Bagi kalian yang merasa kesusahan dengan namanya bangku kuliah atau nyaris mutung kuliah, mungkin ada baiknya kalian simak catatan ini. Disinilah hasil perenungan titik balik saya setelah lima tahun dirundung kegamangan untuk meluluskan atau tidak. Alhamdulillah sekitar satu minggu yang lalu saya berhasil mendapat jawaban, mengapa saya harus lulus? Jika ada teman-teman yang berpikir, tidak lulus itu tidak apa-apa. Terserah orang mau ngomong apa karena saya adalah tipe orang yang tidak peduli omongan orang, maka saya juga tipe seperti itu. Malah bisa dibilang parah. Saya orangnya nggak malu untuk datang ke Bank kalau kepepet harus menunaikan hajat besar alias ke toilet. Jadi ketika satpam membuka pintu masuk lalu dengan sok ramahnya bertanya, “Bisa saya bantu bu?” Dengan santai saya menjawab, “Dimana toilet?” setelah selesai menyetorkan hajat ,saya akan berlalu santai begitu saja dengan tidak mempedulikan wajah satpam yang bengong.

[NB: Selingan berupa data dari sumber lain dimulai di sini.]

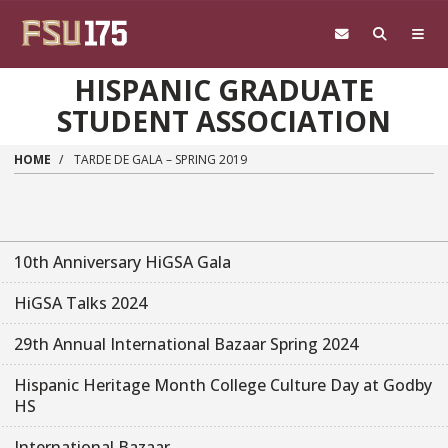
Skip to main content
HISPANIC GRADUATE
STUDENT ASSOCIATION
HOME
TARDE DE GALA – SPRING 2019
10th Anniversary HiGSA Gala
HiGSA Talks 2024
29th Annual International Bazaar Spring 2024
Hispanic Heritage Month College Culture Day at Godby
HS
International Bazaar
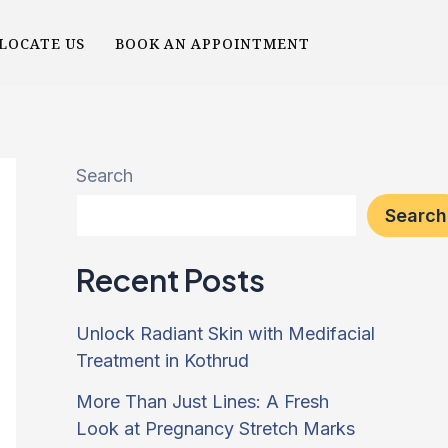
LOCATE US
BOOK AN APPOINTMENT
Search
Search
Recent Posts
Unlock Radiant Skin with Medifacial
Treatment in Kothrud
More Than Just Lines: A Fresh
Look at Pregnancy Stretch Marks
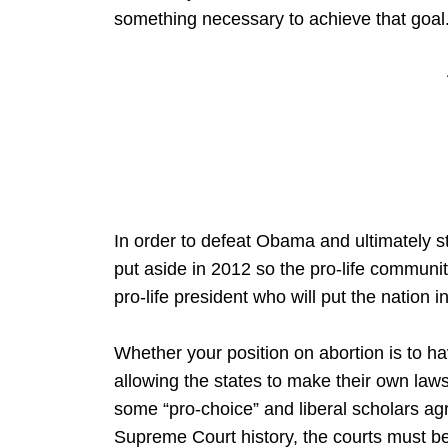
something necessary to achieve that goal
In order to defeat Obama and ultimately
put aside in 2012 so the pro-life communi
pro-life president who will put the nation i
Whether your position on abortion is to 
allowing the states to make their own laws
some “pro-choice” and liberal scholars agr
Supreme Court history, the courts must b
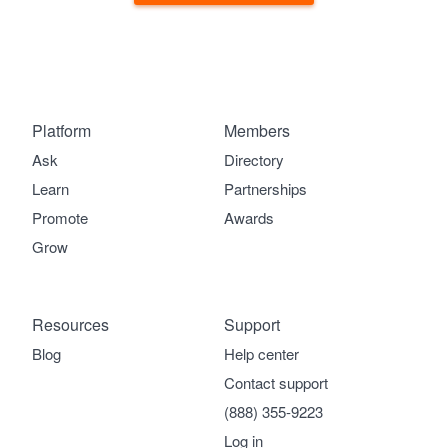
Platform
Members
Ask
Directory
Learn
Partnerships
Promote
Awards
Grow
Resources
Support
Blog
Help center
Contact support
(888) 355-9223
Log in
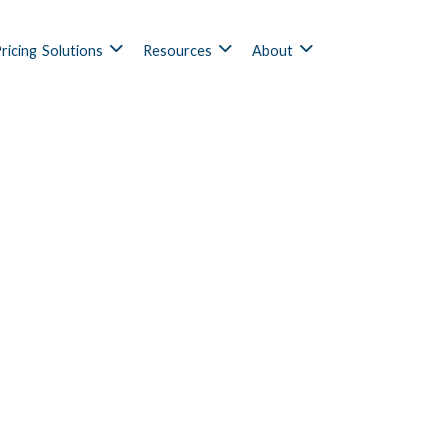
ricing
Solutions
Resources
About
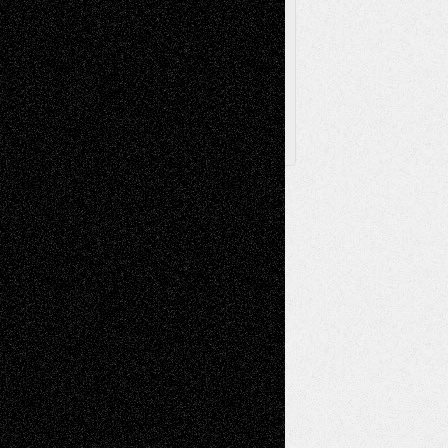
Archived
Posts
Follow Us
X
Facebook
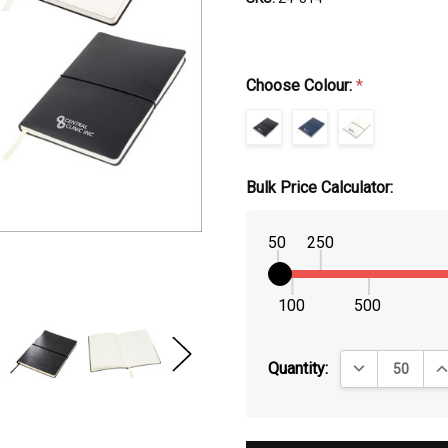
Choose Colour:
*
Bulk Price Calculator:
50
250
100
500
DECREASE QUA
IN
Quantity:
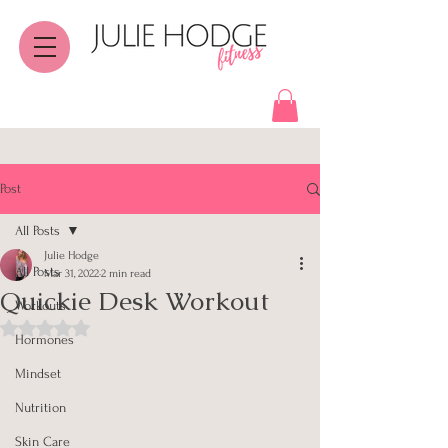
Post
All Posts
Julie Hodge
All Posts
Mar 31, 2022
2 min read
Quickie Desk Workout
Workouts
Rated NaN out of 5 stars.
Hormones
Mindset
Nutrition
Skin Care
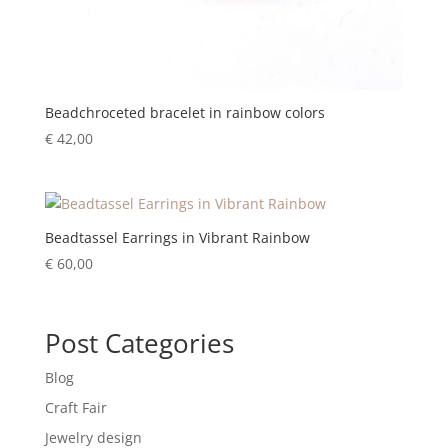
Beadchroceted bracelet in rainbow colors
€
42,00
Beadtassel Earrings in Vibrant Rainbow
€
60,00
Post Categories
Blog
Craft Fair
Jewelry design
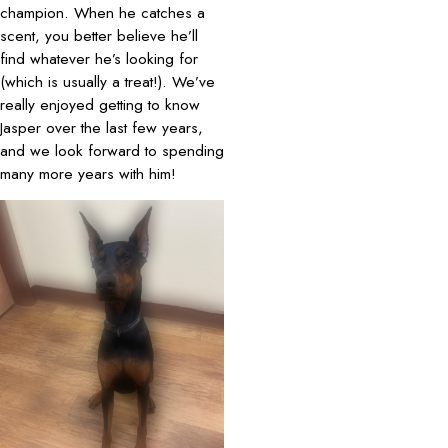
champion. When he catches a
scent, you better believe he’ll
find whatever he’s looking for
(which is usually a treat!). We’ve
really enjoyed getting to know
Jasper over the last few years,
and we look forward to spending
many more years with him!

Misalnya lagi sewaktu UAS. Beberapa kali saya kelupaan memakai sandal. Padahal aturannya kalo ujian gak boleh pakai sandal harus sepatu. Kalau sudah begitu saya akan melepas sandal di tangga dan masuk kelas tanpa alas kaki. Geli juga sih waktu lihat mata teman-teman yang beberapa kali berkedip-kedip mantengin tapak kaki saya. Antara percaya dan tidak, seolah-olah sedang bertanya pada saya, “situ beneran gak pakai alas kaki, atau apa aku yang salah lihat?”. Alhamdulillah selama ini jurus itu selalu ampuh. Dalam pikiran saya, setidaknya nanti kalau ditegur pengawas, setidaknya saya bisa membela diri, “Peraturannya kan nggak boleh pakai sandal bukan nggak pakai alas kaki?” hehe..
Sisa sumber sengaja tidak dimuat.